Haha today I actually saw some right on the surf side jetty. Maybe 10-20 lbs.


----------



## kaseneil (Apr 22, 2015)

We were shark fishing close in to the Galveston jetties and saw a big tarpon surface near the boat.


----------



## jmunn44 (Mar 27, 2015)

I was fishing in the surf at surfside and swore I saw one. It would have been in the second gut and did not jump but just seemed to skim the surface of the water at almost a 45 degree angle similar to how a catfish would do it at my grandpa's stock pond eating the dog food. I could only see its mouth wide open and eye but was the only thing i could think of that it could be. Also saw a fish about 3 ft long surface and jump about 3 ft in the air. At first though it was king mackerel but thinking back could have been a tarpon as the sun was glaring in my eyes ... there was a ton of activity about 100 yrs out ... the water was alive with bait fish being hit .... caught a few specks .... alot of blues and a 2ft long plus ribbon fish .... does that catfish type skimming of the water sound like some thing a tarpon would do .... if it were a tarpon it would have been huge


----------



## BrandonFox (Jan 8, 2013)

jmunn44 said:


> I was fishing in the surf at surfside and swore I saw one. It would have been in the second gut and did not jump but just seemed to skim the surface of the water at almost a 45 degree angle similar to how a catfish would do it at my grandpa's stock pond eating the dog food. I could only see its mouth wide open and eye but was the only thing i could think of that it could be. Also saw a fish about 3 ft long surface and jump about 3 ft in the air.
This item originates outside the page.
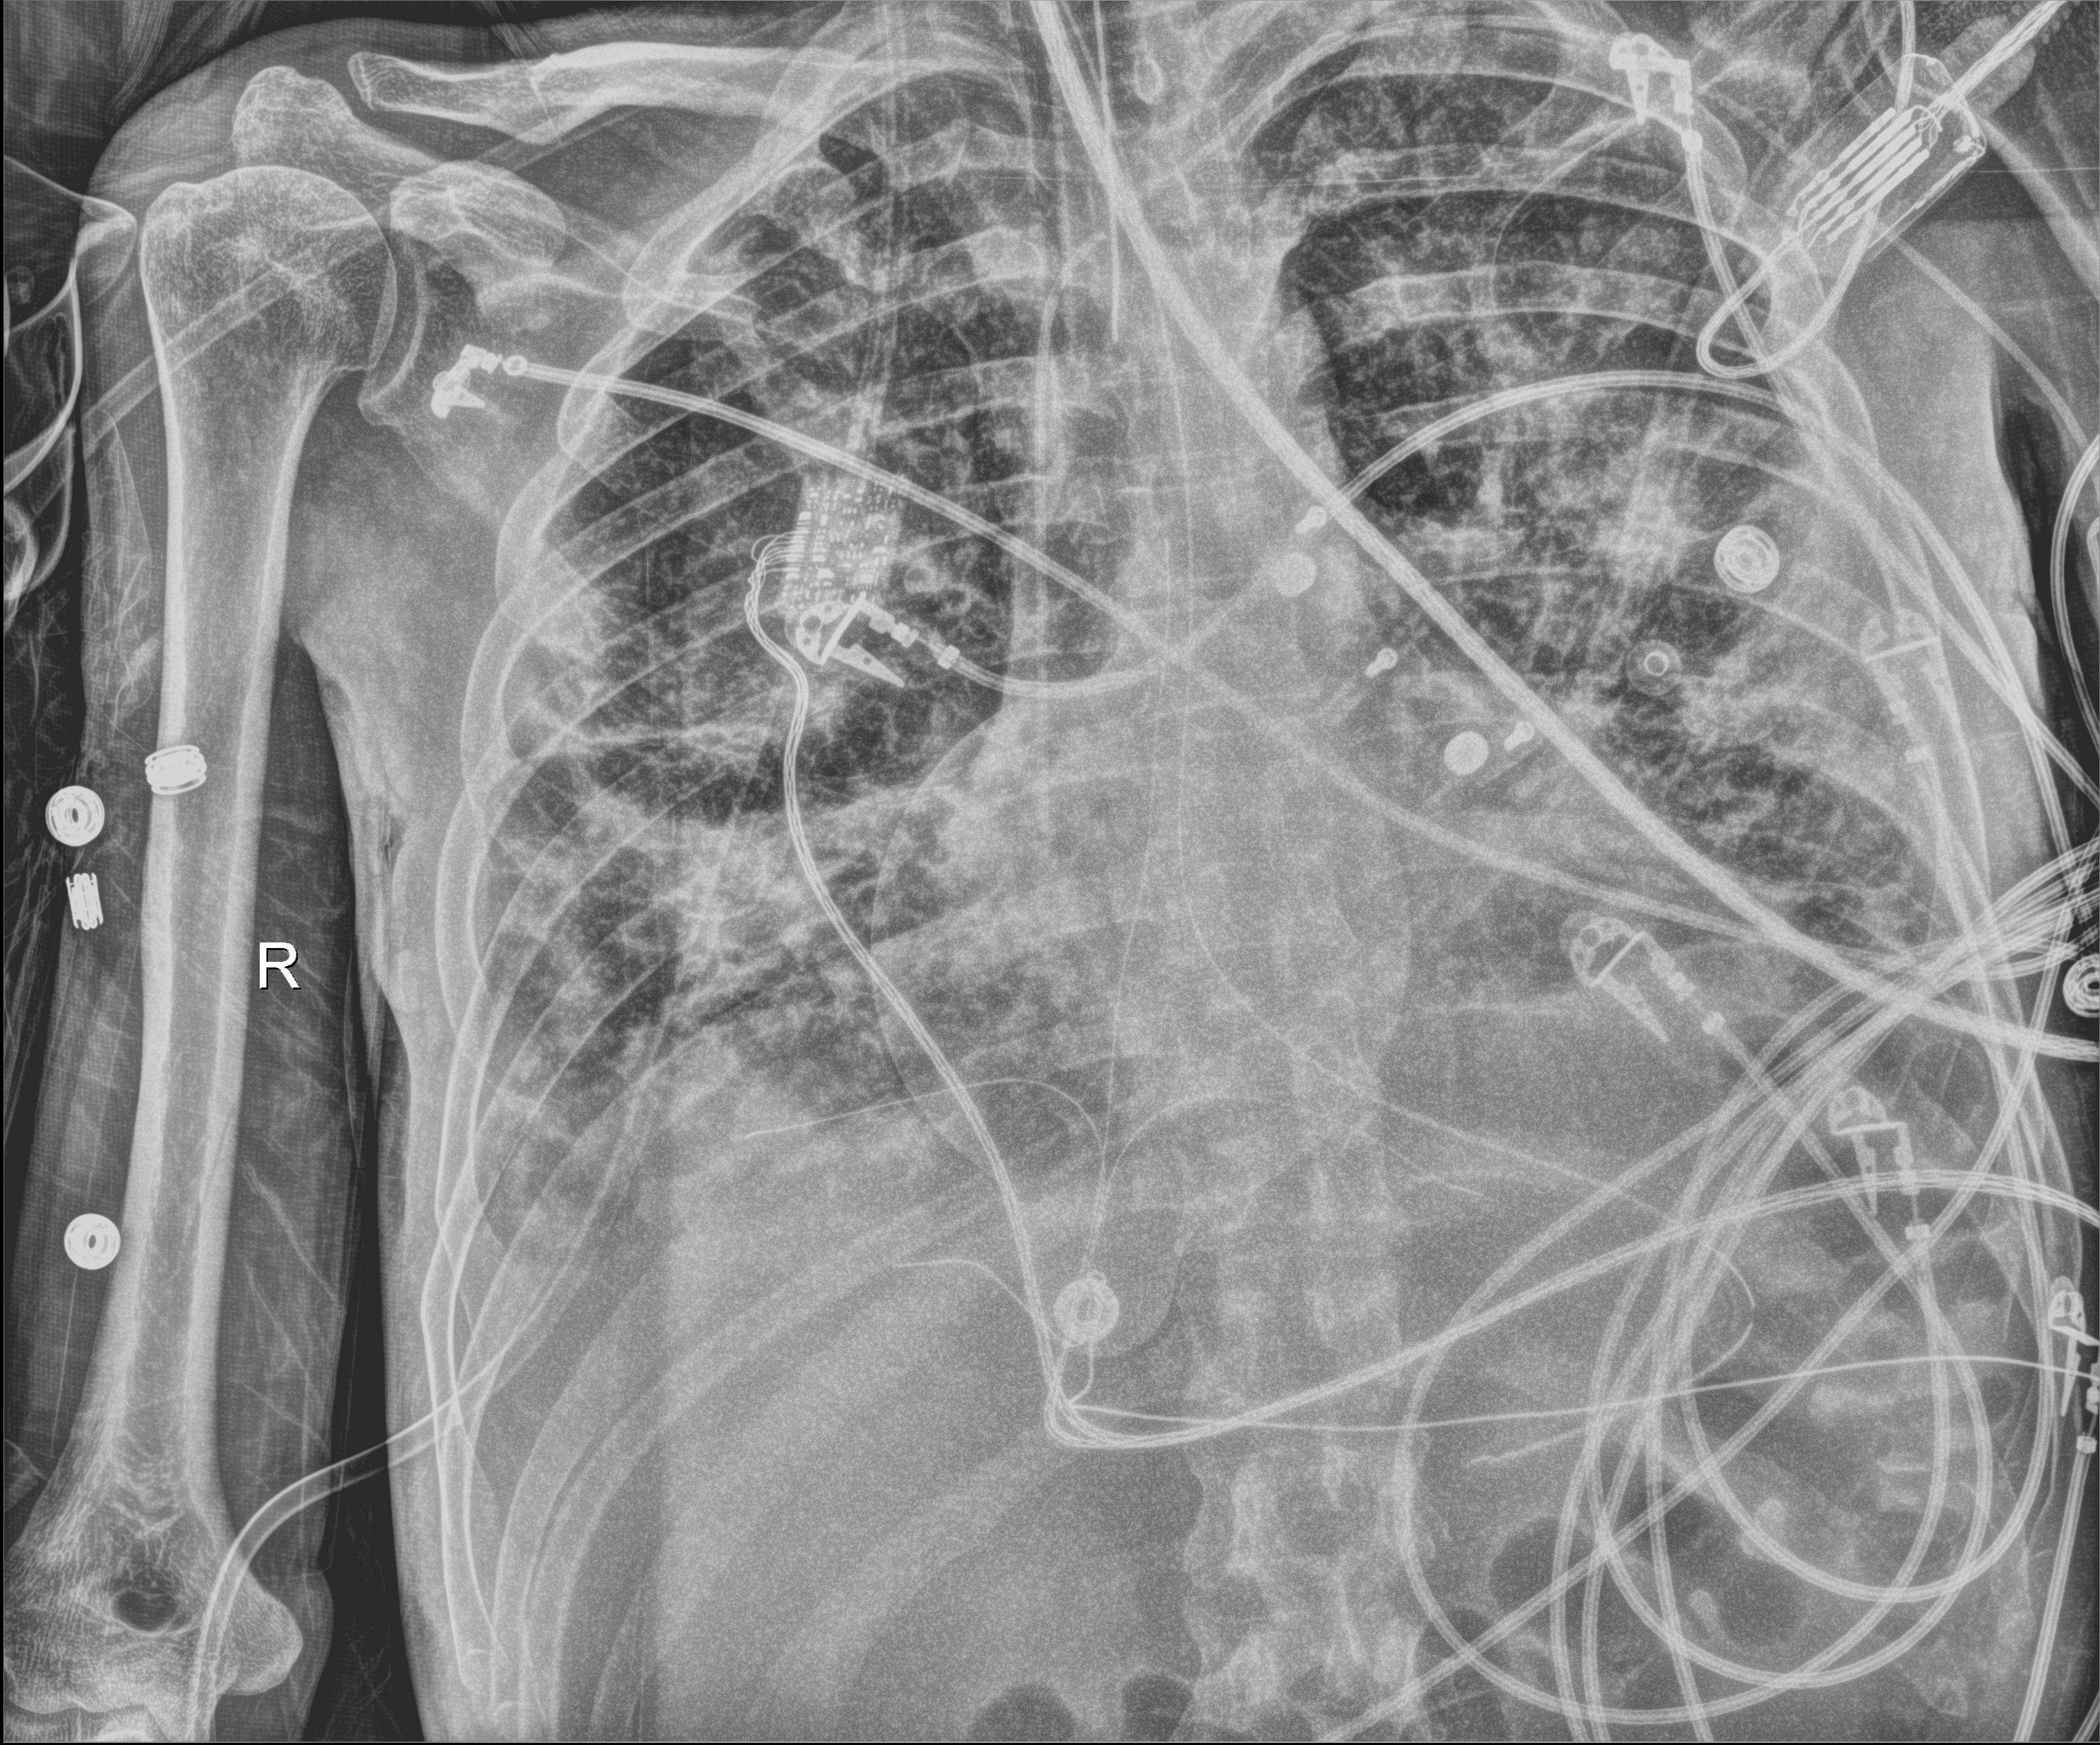
Portable chest radiograph. Patient hospitalised with COVID-19; male, aged 18–59 years.
From the hospital-stay record, not from the radiograph (when in the stay this image was taken is not recorded):
- other chronic lung disease (admission record): no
At first though it was king mackerel but thinking back could have been a tarpon as the sun was glaring in my eyes ... there was a ton of activity about 100 yrs out ... the water was alive with bait fish being hit .... caught a few specks .... alot of blues and a 2ft long plus ribbon fish .... does that catfish type skimming of the water sound like some thing a tarpon would do .... if it were a tarpon it would have been huge


Tarpon rolling. Thats what you probably saw, they do it often.


----------